WOMEN COMPOSERS 365 DAYS A YEAR

9 JUNE 2019

Sunday, 9 June 2019


THEODORA CORMONTAN  - NORWAY
BORN 9 JUNE

Theodora Cormontan was a Norwegian American pianistmusic publisher and composer, one of the first Norwegian women to have her classical compositions published and widely performed, and the first woman to start a music publishing business in Norway.

Cormontan began her musical education with the town musician in Arendal, where her father served as a Lutheran pastor. She moved to Copenhagen in 1863 to continue her education and pursue a musical career. Her time there was cut short by the death of her mother in 1865, prompting her return to Arendal to run the household of her father. In the period 1865–1879 she continued her career in Arendal, giving both vocal and piano concerts, composing works for the piano and voice (a number of which were published by Warmuth, the leading music publisher in the region), and establishing a music lending library. In 1879 she opened a music publishing house, focusing on the works of women composers.

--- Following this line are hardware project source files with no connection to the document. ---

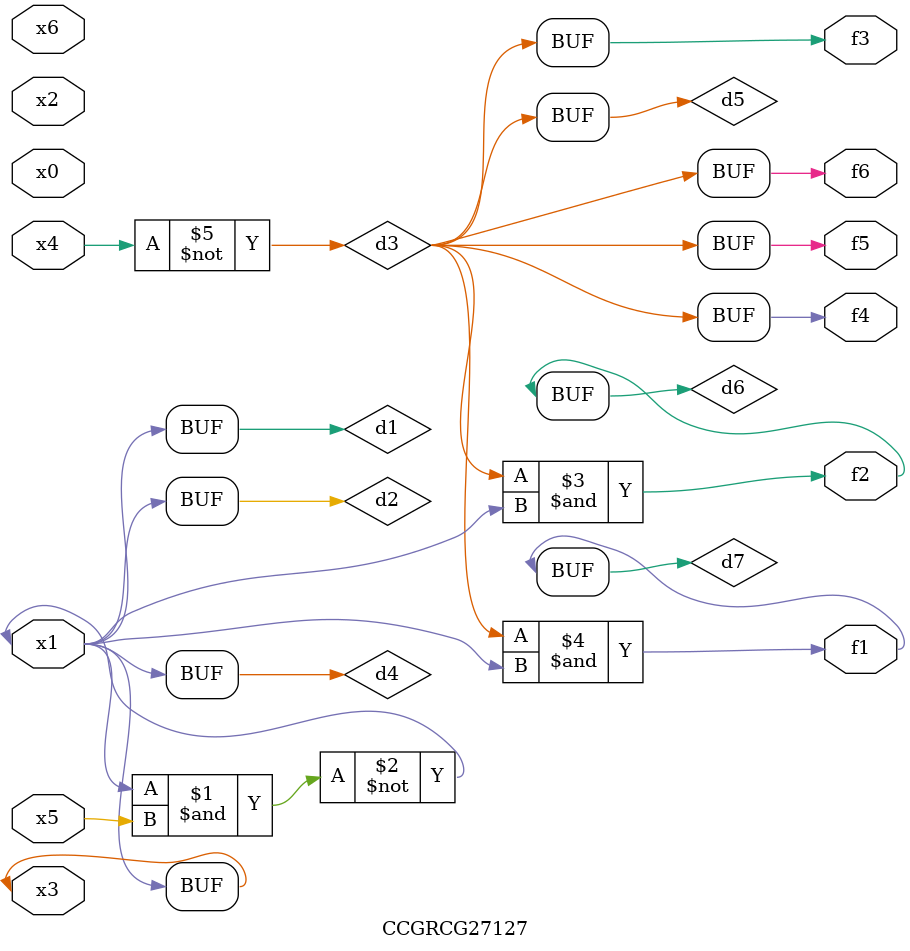
<source format=v>
module CCGRCG27127(
	input x0, x1, x2, x3, x4, x5, x6,
	output f1, f2, f3, f4, f5, f6
);

	wire d1, d2, d3, d4, d5, d6, d7;

	buf (d1, x1, x3);
	nand (d2, x1, x5);
	not (d3, x4);
	buf (d4, d1, d2);
	buf (d5, d3);
	and (d6, d3, d4);
	and (d7, d3, d4);
	assign f1 = d7;
	assign f2 = d6;
	assign f3 = d5;
	assign f4 = d5;
	assign f5 = d5;
	assign f6 = d5;
endmodule

</source>
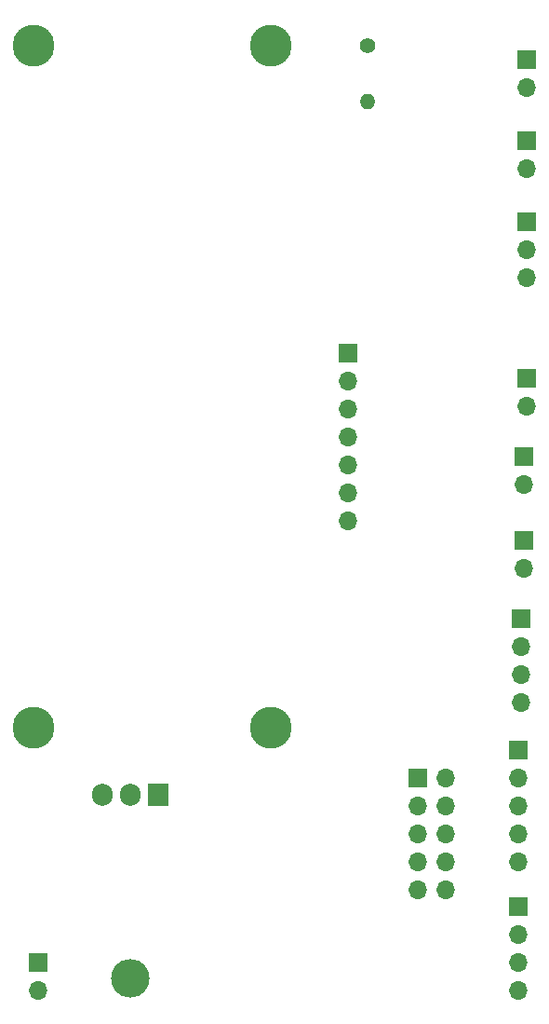
<source format=gbr>
%TF.GenerationSoftware,KiCad,Pcbnew,(5.1.9-0-10_14)*%
%TF.CreationDate,2021-11-19T16:31:04+01:00*%
%TF.ProjectId,Silviaduino,53696c76-6961-4647-9569-6e6f2e6b6963,rev?*%
%TF.SameCoordinates,Original*%
%TF.FileFunction,Soldermask,Bot*%
%TF.FilePolarity,Negative*%
%FSLAX46Y46*%
G04 Gerber Fmt 4.6, Leading zero omitted, Abs format (unit mm)*
G04 Created by KiCad (PCBNEW (5.1.9-0-10_14)) date 2021-11-19 16:31:04*
%MOMM*%
%LPD*%
G01*
G04 APERTURE LIST*
%ADD10C,3.800000*%
%ADD11O,1.905000X2.000000*%
%ADD12R,1.905000X2.000000*%
%ADD13O,3.500000X3.500000*%
%ADD14O,1.400000X1.400000*%
%ADD15C,1.400000*%
%ADD16O,1.700000X1.700000*%
%ADD17R,1.700000X1.700000*%
G04 APERTURE END LIST*
D10*
%TO.C,U4*%
X132715000Y-105156000D03*
X154305000Y-105156000D03*
X132715000Y-43180000D03*
X154305000Y-43180000D03*
%TD*%
D11*
%TO.C,U1*%
X138938000Y-111252000D03*
X141478000Y-111252000D03*
D12*
X144018000Y-111252000D03*
D13*
X141478000Y-127912000D03*
%TD*%
D14*
%TO.C,R15*%
X163068000Y-48260000D03*
D15*
X163068000Y-43180000D03*
%TD*%
D16*
%TO.C,J12*%
X133096000Y-129032000D03*
D17*
X133096000Y-126492000D03*
%TD*%
D16*
%TO.C,J11*%
X177038000Y-102870000D03*
X177038000Y-100330000D03*
X177038000Y-97790000D03*
D17*
X177038000Y-95250000D03*
%TD*%
D16*
%TO.C,J10*%
X170180000Y-119888000D03*
X167640000Y-119888000D03*
X170180000Y-117348000D03*
X167640000Y-117348000D03*
X170180000Y-114808000D03*
X167640000Y-114808000D03*
X170180000Y-112268000D03*
X167640000Y-112268000D03*
X170180000Y-109728000D03*
D17*
X167640000Y-109728000D03*
%TD*%
D16*
%TO.C,J9*%
X176784000Y-117348000D03*
X176784000Y-114808000D03*
X176784000Y-112268000D03*
X176784000Y-109728000D03*
D17*
X176784000Y-107188000D03*
%TD*%
D16*
%TO.C,J8*%
X176784000Y-129032000D03*
X176784000Y-126492000D03*
X176784000Y-123952000D03*
D17*
X176784000Y-121412000D03*
%TD*%
D16*
%TO.C,J7*%
X177546000Y-64262000D03*
X177546000Y-61722000D03*
D17*
X177546000Y-59182000D03*
%TD*%
D16*
%TO.C,J6*%
X161290000Y-86360000D03*
X161290000Y-83820000D03*
X161290000Y-81280000D03*
X161290000Y-78740000D03*
X161290000Y-76200000D03*
X161290000Y-73660000D03*
D17*
X161290000Y-71120000D03*
%TD*%
D16*
%TO.C,J5*%
X177292000Y-90678000D03*
D17*
X177292000Y-88138000D03*
%TD*%
D16*
%TO.C,J4*%
X177292000Y-83058000D03*
D17*
X177292000Y-80518000D03*
%TD*%
D16*
%TO.C,J3*%
X177546000Y-75946000D03*
D17*
X177546000Y-73406000D03*
%TD*%
D16*
%TO.C,J2*%
X177546000Y-54356000D03*
D17*
X177546000Y-51816000D03*
%TD*%
D16*
%TO.C,J1*%
X177546000Y-46990000D03*
D17*
X177546000Y-44450000D03*
%TD*%
M02*

</source>
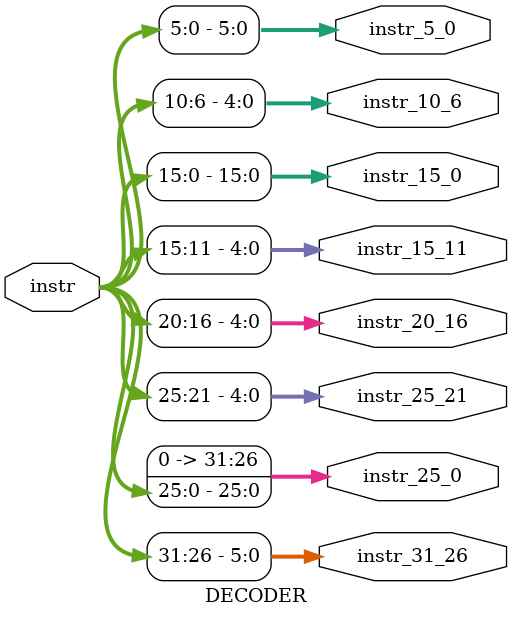
<source format=v>

module DECODER(
        instr,
        instr_31_26,
        instr_25_0,
        instr_25_21,
        instr_20_16,
        instr_15_11,
        instr_15_0,
        instr_10_6,
        instr_5_0
    );

    input   [31:0]	instr;
    output  [5:0]	instr_31_26;
    output  [31:0]	instr_25_0;
    output  [4:0]   instr_25_21;
    output  [4:0]	instr_20_16;
    output  [4:0]	instr_15_11;
    output  [15:0]	instr_15_0;
    output  [4:0]	instr_10_6;
    output  [5:0]	instr_5_0;
    

    assign instr_31_26 = instr[31:26];
    assign instr_25_0 = instr[25:0];
    assign instr_25_21 = instr[25:21];
    assign instr_20_16 = instr[20:16];
    assign instr_15_11 = instr[15:11];
    assign instr_15_0 = instr[15:0];
    assign instr_10_6 = instr[10:6];
    assign instr_5_0 = instr[5:0];

endmodule

</source>
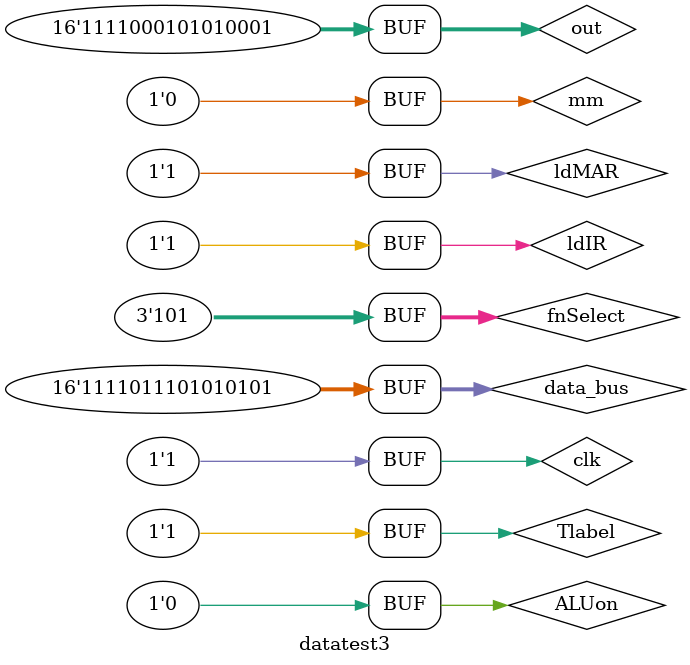
<source format=v>
`timescale 1ns / 1ps


module datatest3;

	// Inputs
	reg ldMAR;
	reg [15:0] data_bus;
	reg ldIR;
	reg Tlabel;
	reg clk;
	reg ALUon;
	reg [2:0] fnSelect;
	reg mm;
	reg [15:0] out;

	// Outputs
	wire [3:0] ir_1;
	wire [1:0] ir_2;
	wire [1:0] ir_3;
	wire [2:0] ir_4;
	wire [2:0] funct;

	// Instantiate the Unit Under Test (UUT)
	datapath uut (
		.ldMAR(ldMAR), 
		.data_bus(data_bus), 
		.ldIR(ldIR), 
		.Tlabel(Tlabel), 
		.clk(clk), 
		.ir_1(ir_1), 
		.ir_2(ir_2), 
		.ir_3(ir_3), 
		.ir_4(ir_4), 
		.ALUon(ALUon), 
		.fnSelect(fnSelect), 
		.funct(funct), 
		.mm(mm), 
		.out(out)
	);

	initial begin
		// Initialize Inputs
		ldMAR = 0;
		data_bus = 0;
		ldIR = 0;
		Tlabel = 0;
		clk = 0;
		ALUon = 0;
		fnSelect = 0;
		mm = 0;
		out = 0;

		// Wait 100 ns for global reset to finish
		#10;
		clk=0;
		#5
		clk=1;
		data_bus = 16'b1111000101010101;
		ldIR =1;
		Tlabel =0;
		ldMAR =0;
		ALUon =1;
		fnSelect = 3'b100;
		mm =1;
		out = 16'b1111000101010111;
		#5
		clk=0;
		#5
		clk=1;
		data_bus = 16'b1111011101010101;
		ldIR =1;
		Tlabel =1;
		ldMAR =1;
		ALUon =0;
		fnSelect = 3'b101;
		mm=0;
		out = 16'b1111000101010001;
		#5
		clk =0;
		#5
		clk=1;
        
		// Add stimulus here

	end
      
endmodule


</source>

In 1886, as a result of a major bank failure and a fire that destroyed the family home, Cormontan was forced to sell her music business and emigrate with her father and sister to the United States, where she continued her musical career. In 1887, shortly after her arrival in Sacred Heart, Minnesota, a train accident impaired Cormontan's mobility and her ability to stand, forcing her to give up voice recitals. She focused instead on piano and organ performances as well as giving music lessons, leading choirs, and continuing her composition work, living first with a married sister in Sacred Heart, then with two brothers in Franklin, Minnesota.

The family's economic fortunes slowly declined after 1900. In 1910, at age 70, Theodora Cormontan was the youngest of four surviving unmarried siblings and was the main wage earner in the household. After the deaths of her brothers, Cormontan and her sister entered a home for elderly Norwegian immigrants in Decorah, Iowa in 1917. After her death in 1922, her compositions largely disappeared from view until 2011, when boxes containing her musical legacy were discovered in St. Peter, Minnesota, and recordings of her work were released in Norway, Denmark, and the US.

♫ LISTEN

Hidden Love by Theodora Cormontan 







JOYCE BEETUAN KOH - SINGAPORE
BORN 9 JUNE

As a recipient of the Nadia Boulanger International Foundation Scholarship (France), Joyce Koh studied with Tristan Murail in 1996-97. The following year, she was selected for the course in Composition and Musical Computing at the Institute for the Research and Co-ordination in Acoustic and Music, IRCAM (Paris). In the same year, she was awarded the Young Artist Award 1998 by the Singapore National Arts Council.

Koh’s music has been performed by BBC Symphony Orchestra, Hungarian Radio Budapest Symphony Orchestra, Stavanger Symphony Orchestra, Singapore Symphony Orchestra, Résonance Contemporaine, The Song Company of Australia, Nieuw Ensemble, Take 5, and Reconsil, as well as by soloists including [Prodromos Symeonidis]], Frode Haltli, and Thalia Myers. Her compositions for dance include a series of works with The Arts Fission Company, for example ‘In the Name of Red’ (2015), a site-specific work for the inauguration festival of the National Gallery Singapore). Leaning on her concept of multimedia performance as a "theatre of music", Koh created Away We Go (2015) together with Étienne Turpin, commissioned by NTU Centre of Contemporary Art), and On the String (2010), commissioned by Singapore Arts Festival). She co-created the interactive sound installation The Canopy (2010-13), presented at World Stage Design Festival (UK 2013) and International Computer Music Conference (UK 2011). Koh collaborated with theatre director Steve Dixon on adapting T. S. Eliot's The Waste Land in a one-actor piece with video and electroacoustic sound.

Koh learned the piano from an early age. Her fascination for resonating strings in particular and sonic timbre in general led to taking up music professionally, coming to think of composition as a form of ‘calligraphy on a sonic canvas’. Through computer-assisted composition and audio processing, she could imagine sounds beyond those produced by acoustic instruments, and sonic space. She developed a concept of "theatre of music", where the sonic canvas became physical, i.e., the stage. That is, "whilst the narrative structure of the composition may be based on theatrical devices, the sound objects (effectively the play’s characters) are driven by musical identities and relationships". Koh’s work often starts with an external structure from architecture, calligraphy, or science. The 2010 multimedia performance ‘On the String’ is a consolidation of this approach. Asking herself: “What if we could hear the sounds of vibrating one-dimensional strings? Or the sonic texture created by various vibration patterns of a string curving space? If these imaginings were audible, what would they sound like?” Composition becomes a "systematic musicalisation of certain features of the scientific thought and, through interdisciplinary investigations (music, visual arts, interactive design, instrument design, light), culminates in a multimedia performance".